Restate, exactly and without pictures, the lines from the start of the listing below through the line holding "Experimental Group Control".

##### RECORDS FOR PROCESSING

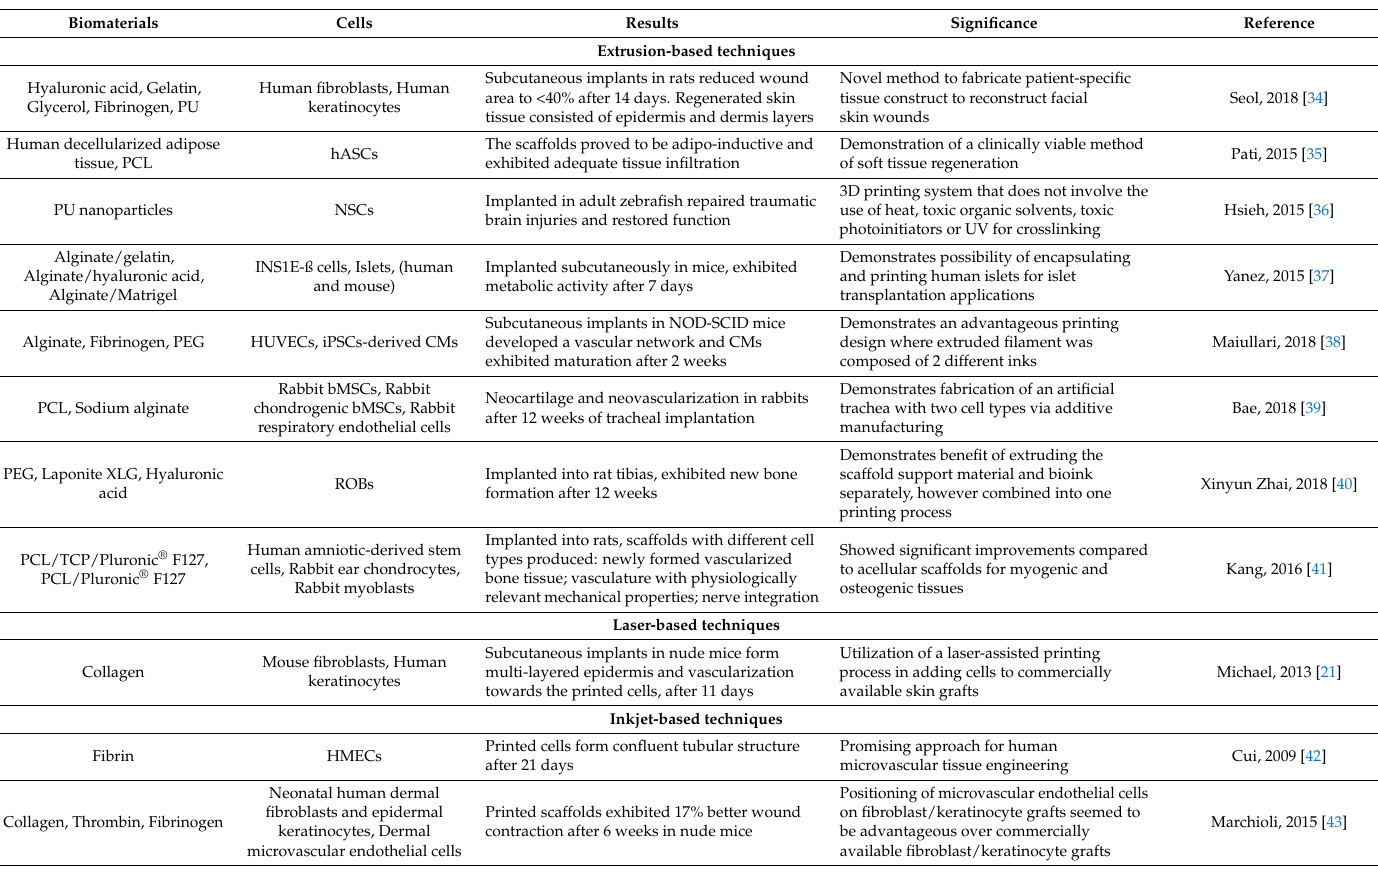
Table 2. Recent in vivo studies. Abbreviations: PU—poly(urethane), PCL—poly(caprolactone), hASCs—human adipose-derived stem cells, NSCs—neural stem cells, PEG—poly(ethylene glycol), HUVECs—human umbilical vein endothelial cells, iPSCs—induced pluripotent stem cells, CM—cardiomyocytes, bMSCs—bone marrow-derived mesenchymal stem cells, ROB—rat osteoblasts, TCP—tricalcium phosphates, HMECs—human microvascular endothelial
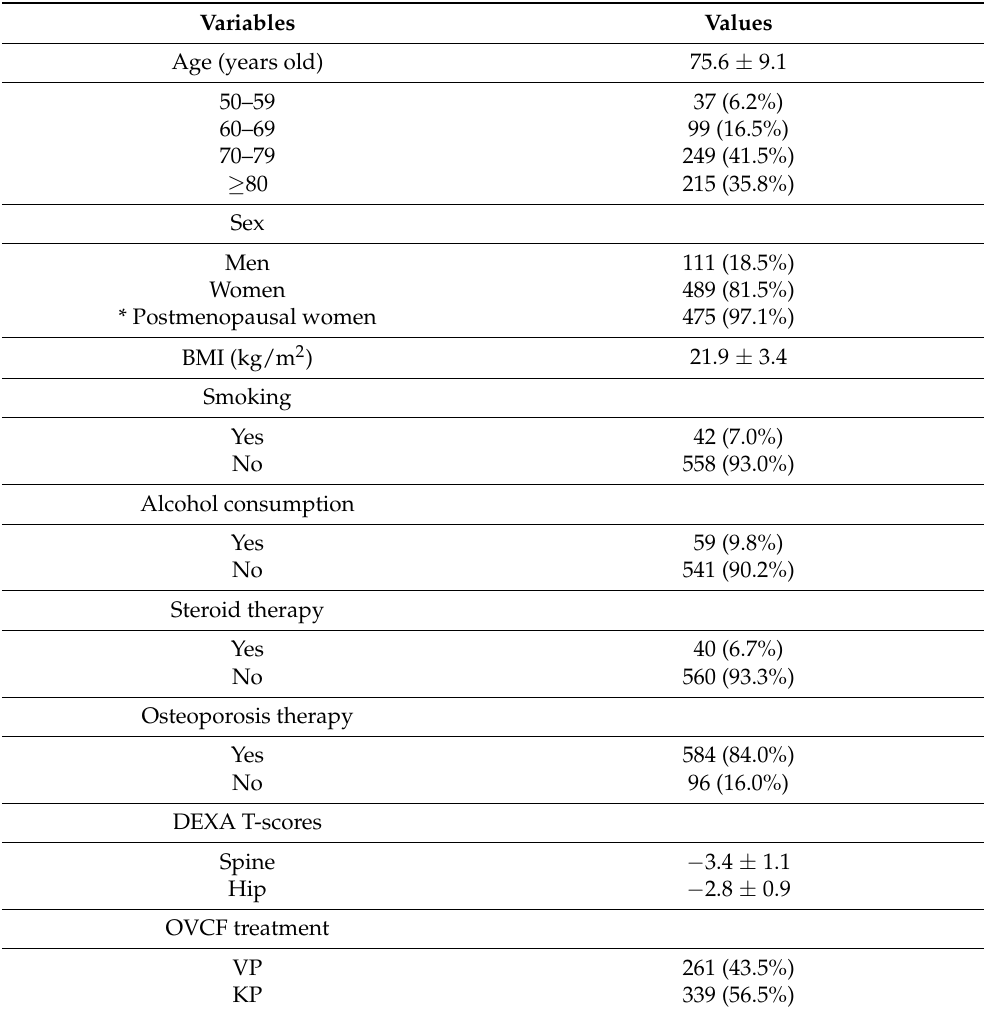
Figure 2. Distribution of the patients’ age. Table 1. Baseline characteristics of the patients ( n =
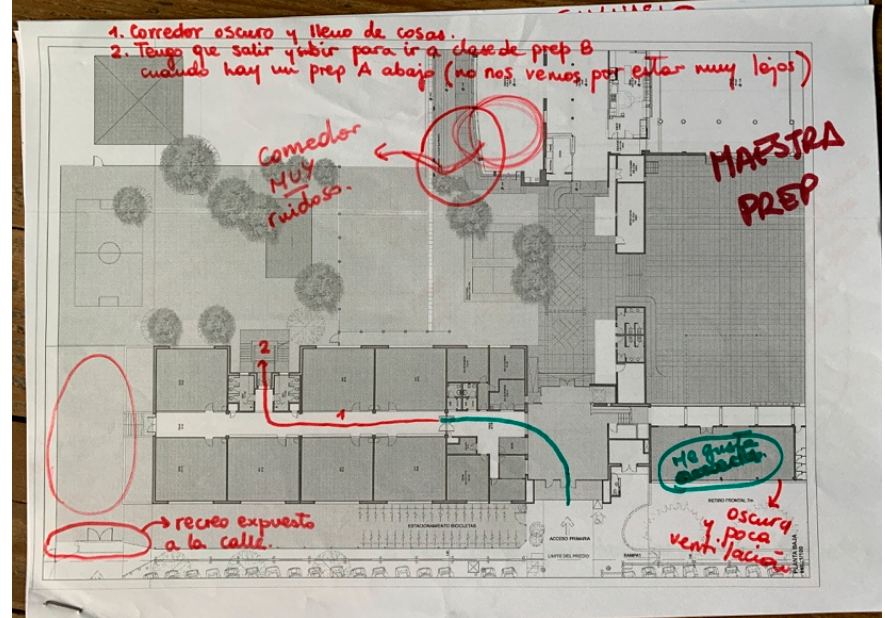
Figure 5. An example of a Uruguayan staff member’s mapping of a typical day.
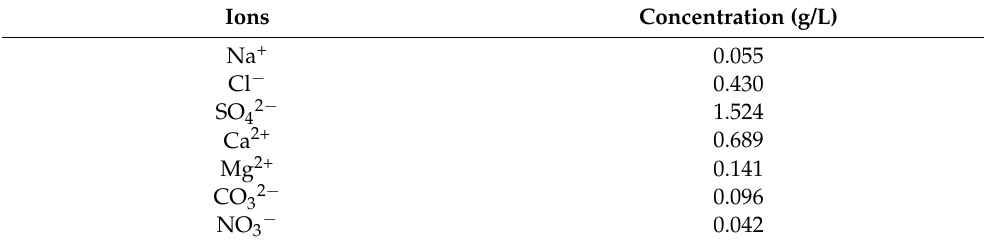
Table 2. The main ionic components of the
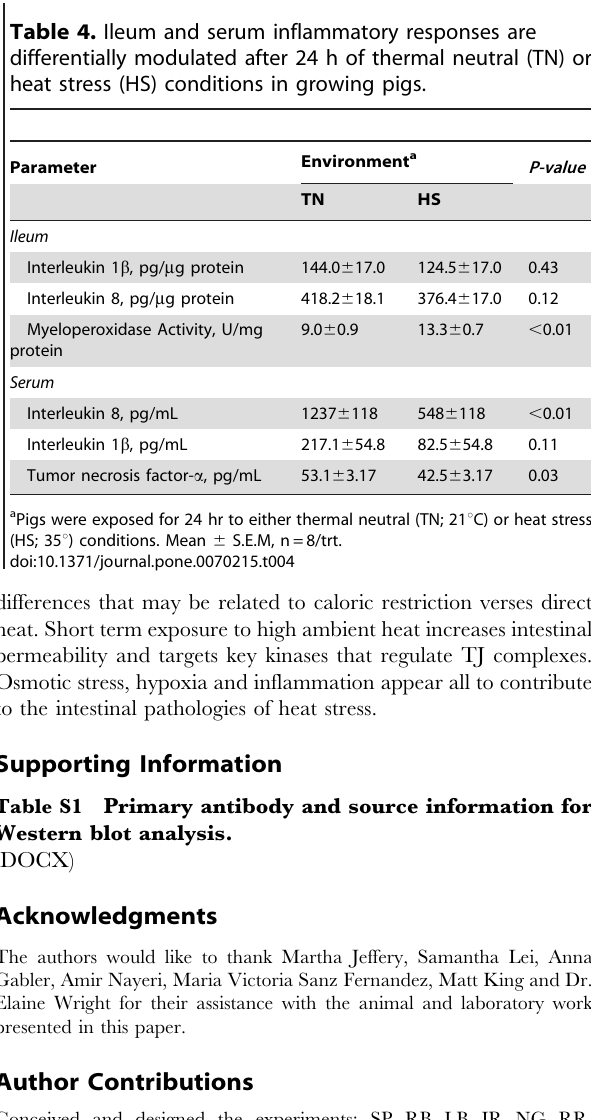
Table S1 Primary antibody and source information for Western blot analysis.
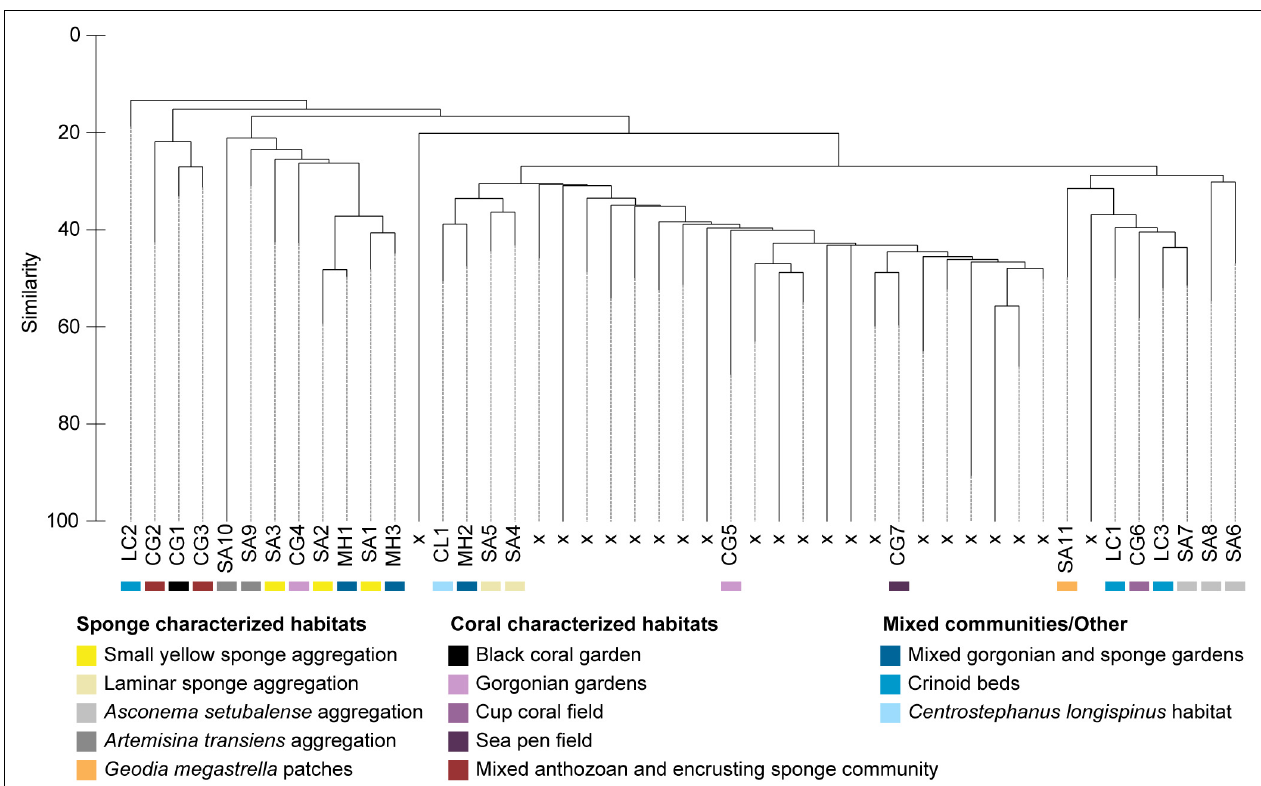
FIGURE 3 | Cluster analysis of the species data with the inclusion of the SIMPROF routine. The 25 assemblages of potential conservation concern resulting from the first two criteria, are indicated with labels and a color code corresponding to the habitat to which they were assigned. Excluded assemblages are labeled “x” and were rejected based on failing criteria (i) and (ii) (dashed lines) or not resulting in significant assemblages according to SIMPROF (solid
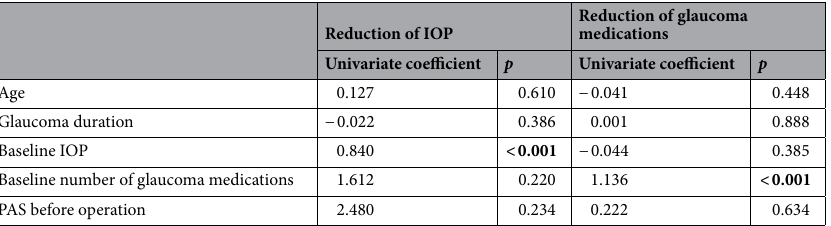
Table 5. Univariate regression analysis for factors correlated with the reduction of IOP (R 2 = 0.649) and reduction of the number of glaucoma medications (R 2 = 0.832). Bold values demonstrated the significance of the difference IOP intraocular pressure, PAS peripheral anterior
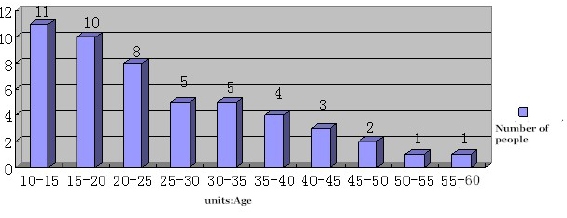
Figure 3-2 The age of the Yi wrestling participants in Shilin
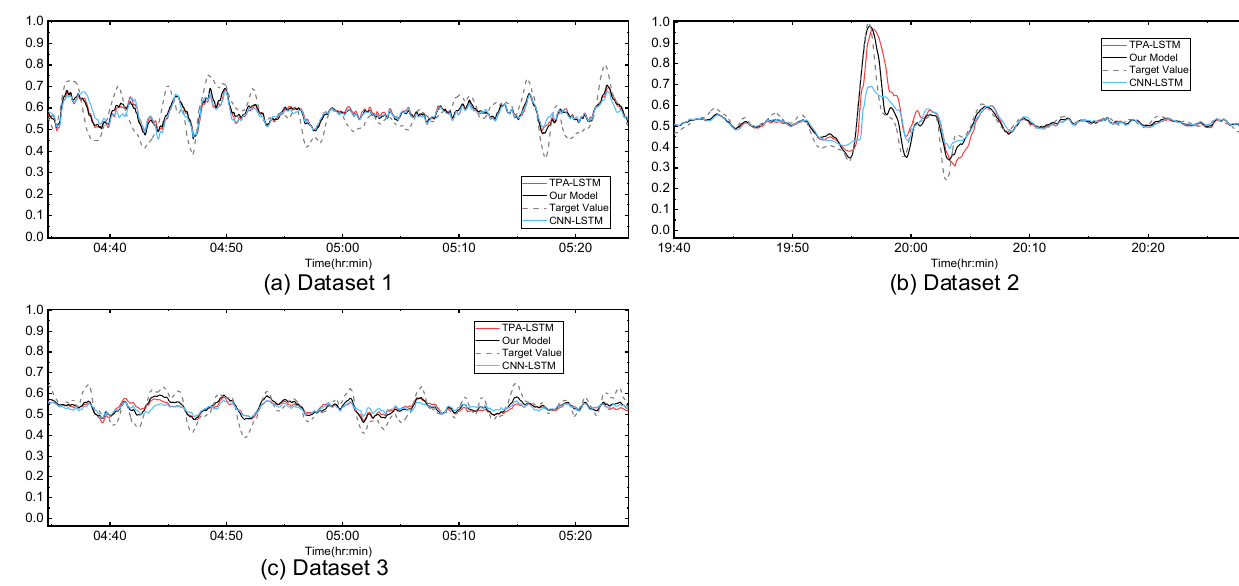
Experimental Group Control Group Target Value (c) Dataset 3 Figure 14. The prediction comparison diagram of segmented training.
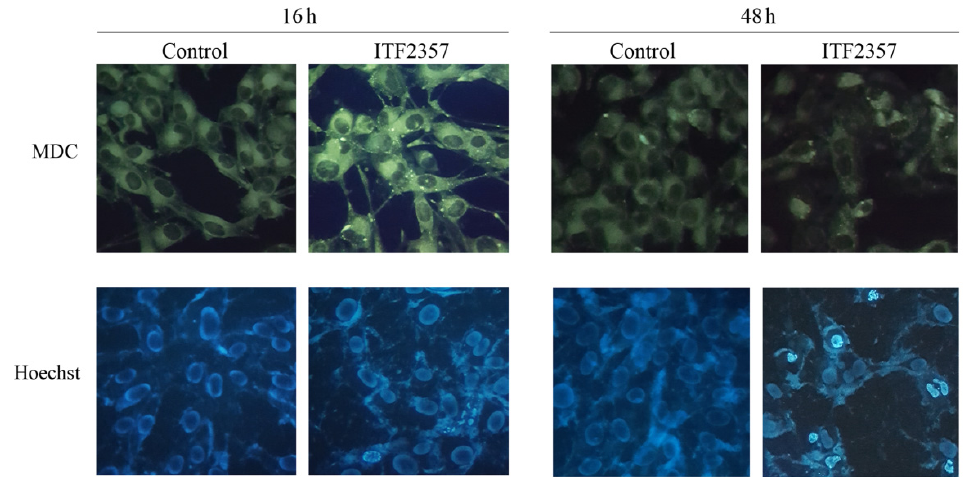
Figure 6. ITF2357 induces autophagic vacuolization and chromatin condensation. SK-MEL-28 cells were incubated for 16 or 48 h in the presence 5 µ M ITF2357. At the end of incubation, cells were stained with monodansylcadaverine (MDC), which highlights autophagic vacuoles or Hoechst 333428 and permits the visualization of nuclei. Cells were then visualized under fluorescence microscope Leika equipped with a DAPI filter (Hoechst 333428) or FITC filter (MDC) at magnification of × 400. Micrographs are representative of two different fields from two independent experiments.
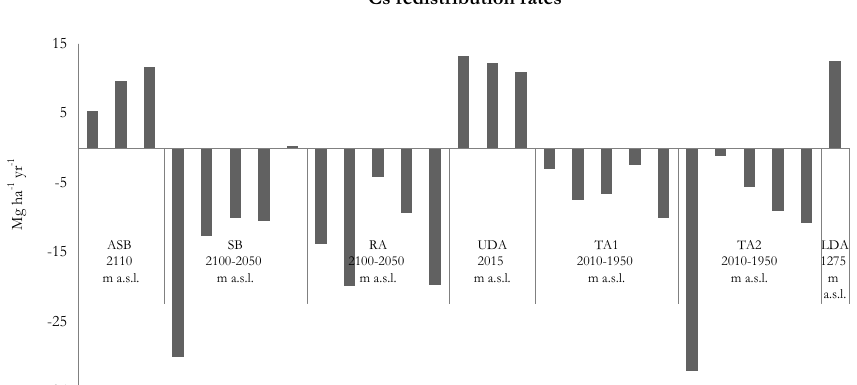
Fig. 7. Soil redistribution rates in all the sampling sites: Snow Bridge area (SB); Above Snow Bridge area (ASB), Release Area (RA); Upper Deposition Area (UDA), Track Area (TA), Lower Deposition Area (LDA). Negative values indicate erosion, while positive ones indicate accumulation. In each transect (SB, RA and TA) the first point in the graph is at highest elevation while the fifth is at lowest elevation.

##########

**SOLVED PROBLEM:**
Table 2. Recent in vivo studies. Abbreviations: PU—poly(urethane), PCL—poly(caprolactone), hASCs—human adipose-derived stem cells, NSCs—neural stem cells, PEG—poly(ethylene glycol), HUVECs—human umbilical vein endothelial cells, iPSCs—induced pluripotent stem cells, CM—cardiomyocytes, bMSCs—bone marrow-derived mesenchymal stem cells, ROB—rat osteoblasts, TCP—tricalcium phosphates, HMECs—human microvascular endothelial
Figure 2. Distribution of the patients’ age. Table 1. Baseline characteristics of the patients ( n =
Figure 5. An example of a Uruguayan staff member’s mapping of a typical day.
Table 2. The main ionic components of the
Table S1 Primary antibody and source information for Western blot analysis.
FIGURE 3 | Cluster analysis of the species data with the inclusion of the SIMPROF routine. The 25 assemblages of potential conservation concern resulting from the first two criteria, are indicated with labels and a color code corresponding to the habitat to which they were assigned. Excluded assemblages are labeled “x” and were rejected based on failing criteria (i) and (ii) (dashed lines) or not resulting in significant assemblages according to SIMPROF (solid
Table 5. Univariate regression analysis for factors correlated with the reduction of IOP (R 2 = 0.649) and reduction of the number of glaucoma medications (R 2 = 0.832). Bold values demonstrated the significance of the difference IOP intraocular pressure, PAS peripheral anterior
Figure 3-2 The age of the Yi wrestling participants in Shilin
Experimental Group Control Group Target Value (c) Dataset 3 Figure 14. The prediction comparison diagram of segmented training.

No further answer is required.